In proposito, anche coordinando tali arresti con le affermazioni delle Sezioni Unite, che, da ultimo, devono guidare l’interprete nella soluzione della questione, rimane fermo che, ai fini della configurazione del reato di violazione di domicilio, il concetto di privata dimora è più ampio di quello di casa d’abitazione, comprendendo ogni altro luogo che, pur non essendo destinato a casa di abitazione, venga usato, anche in modo transitorio e contingente, per lo svolgimento di atti di vita privata (Sez. 5, n. 55040 del 20/10/2016, Rover, Rv. 268409; Sez. F, n. 41646 del 27/8/2013, Silveri, Rv. 257228; cfr. anche, per i locali saltuariamente visitati e sorvegliati da chi ne abbia la disponibilità, in quanto l’attualità dell’uso non implica la sua continuità e non viene meno in ragione dell’assenza, più o meno prolungata nel tempo, dell’avente diritto: Sez. 5, n. 48528 del 6/10/2011, B., Rv. 252116).

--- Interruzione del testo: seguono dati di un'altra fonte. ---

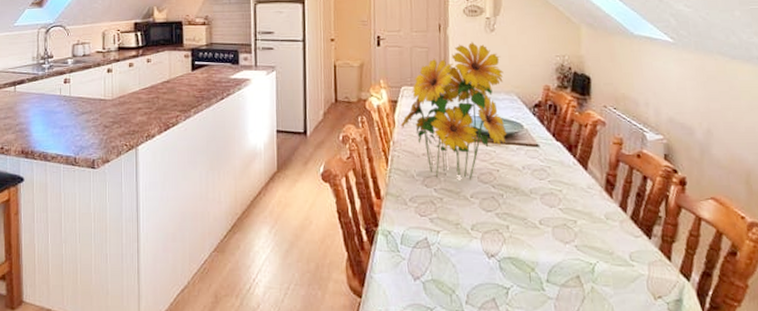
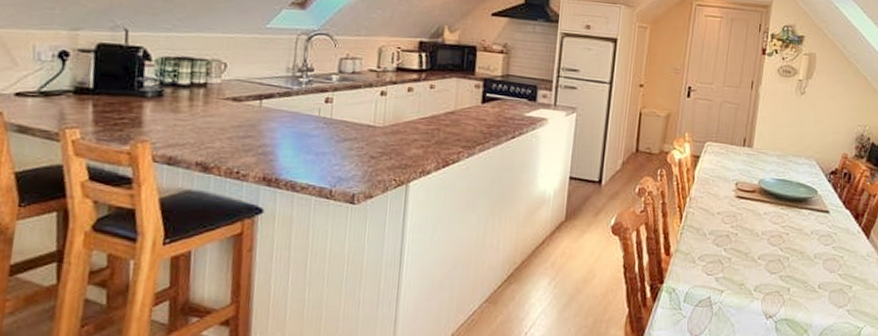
flower bouquet: present [400,41,507,180] -> none [699,102,807,242]

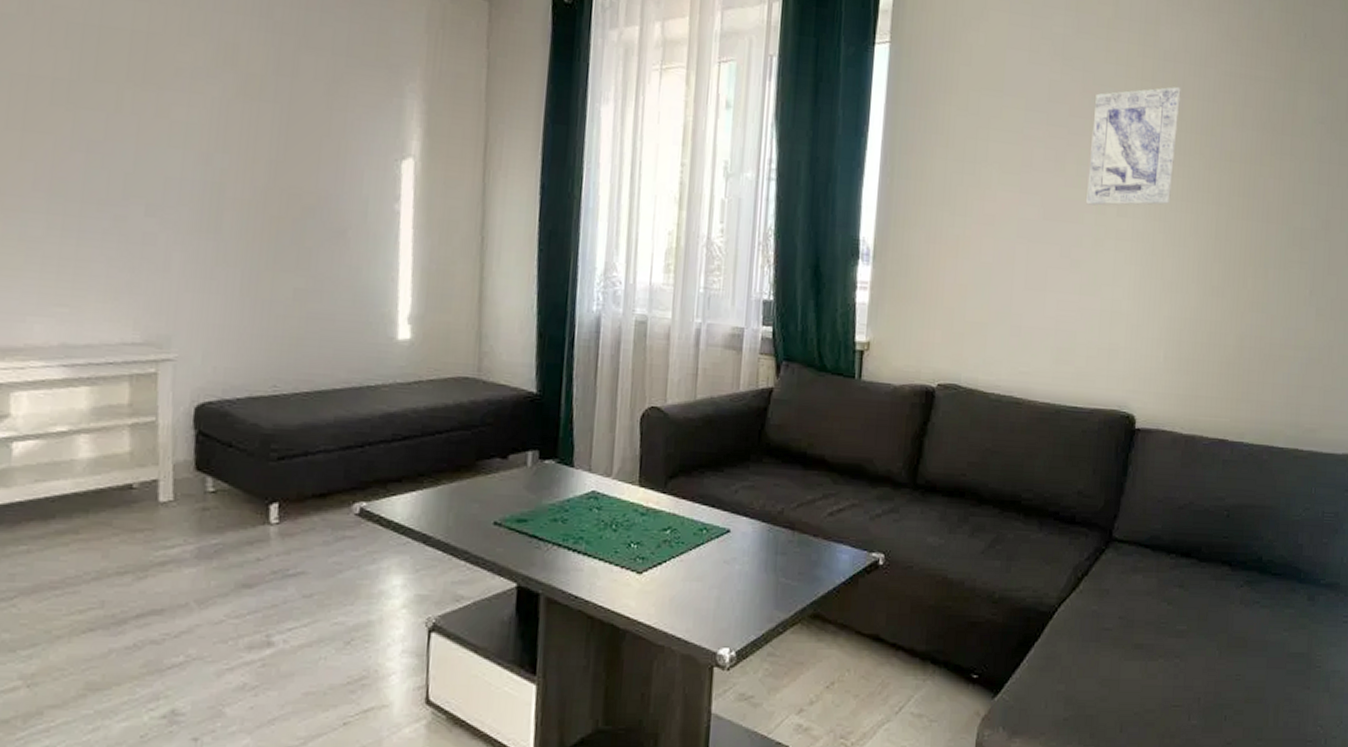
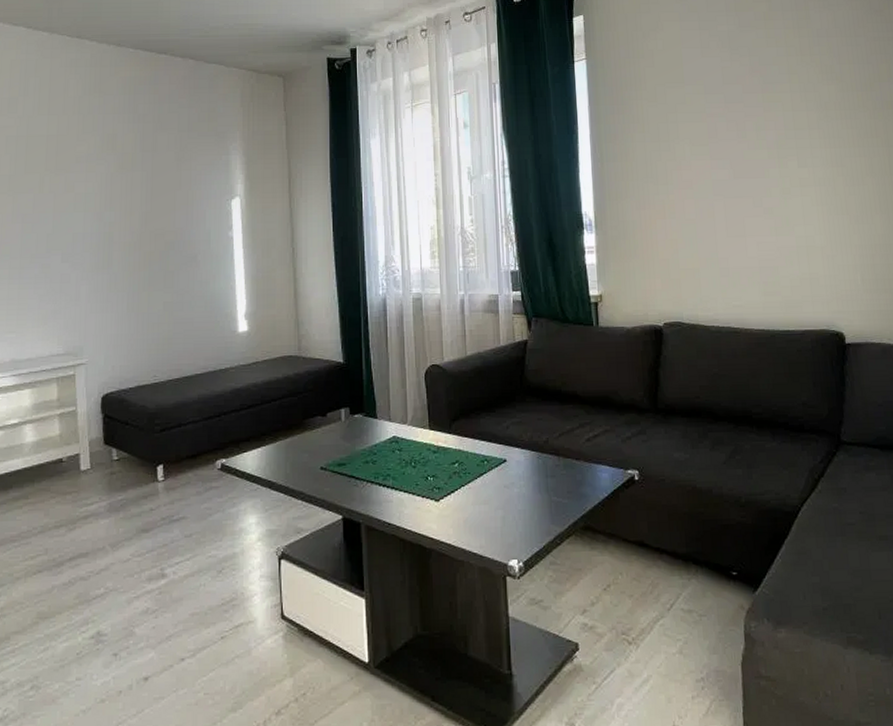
wall art: present [1086,86,1181,206] -> none [763,56,844,162]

L’attualità dell’uso, cui è collegato il diritto alla tutela della libertà individuale, sotto il profilo della libertà domestica, non implica la sua continuità e, pertanto, non viene meno in ragione dell’assenza, più o meno prolungata nel tempo, dell’avente diritto, la quale, qualora non sia accompagnata da indici rivelatori di un diverso divisamento, non comporta affatto, di per sé sola, la volontà di non tornare ad accedere all’abitazione nè quella di abbandonare il domicilio (Sez. 5, n. 21062 del 5/3/2004, Oliveri, Rv. 229190). In conclusione, integra il reato di violazione di domicilio la condotta di chi si introduca, contro la volontà di chi ha il diritto di escluderlo, in un appartamento di proprietà altrui, adibito a deposito di oggetti personali e saltuariamente visitato nonché regolarmente chiuso e periodicamente sorvegliato da chi ne abbia la disponibilità, in quanto l’attualità dell’uso non implica la sua continuità e non viene meno in ragione dell’assenza, più o meno prolungata nel tempo, dell’avente diritto.
4. Al rigetto dei ricorsi segue la condanna dei ricorrenti al pagamento delle spese
processuali.
P.Q.M.
Rigetta i ricorsi e condanna i ricorrenti al pagamento delle spese processuali.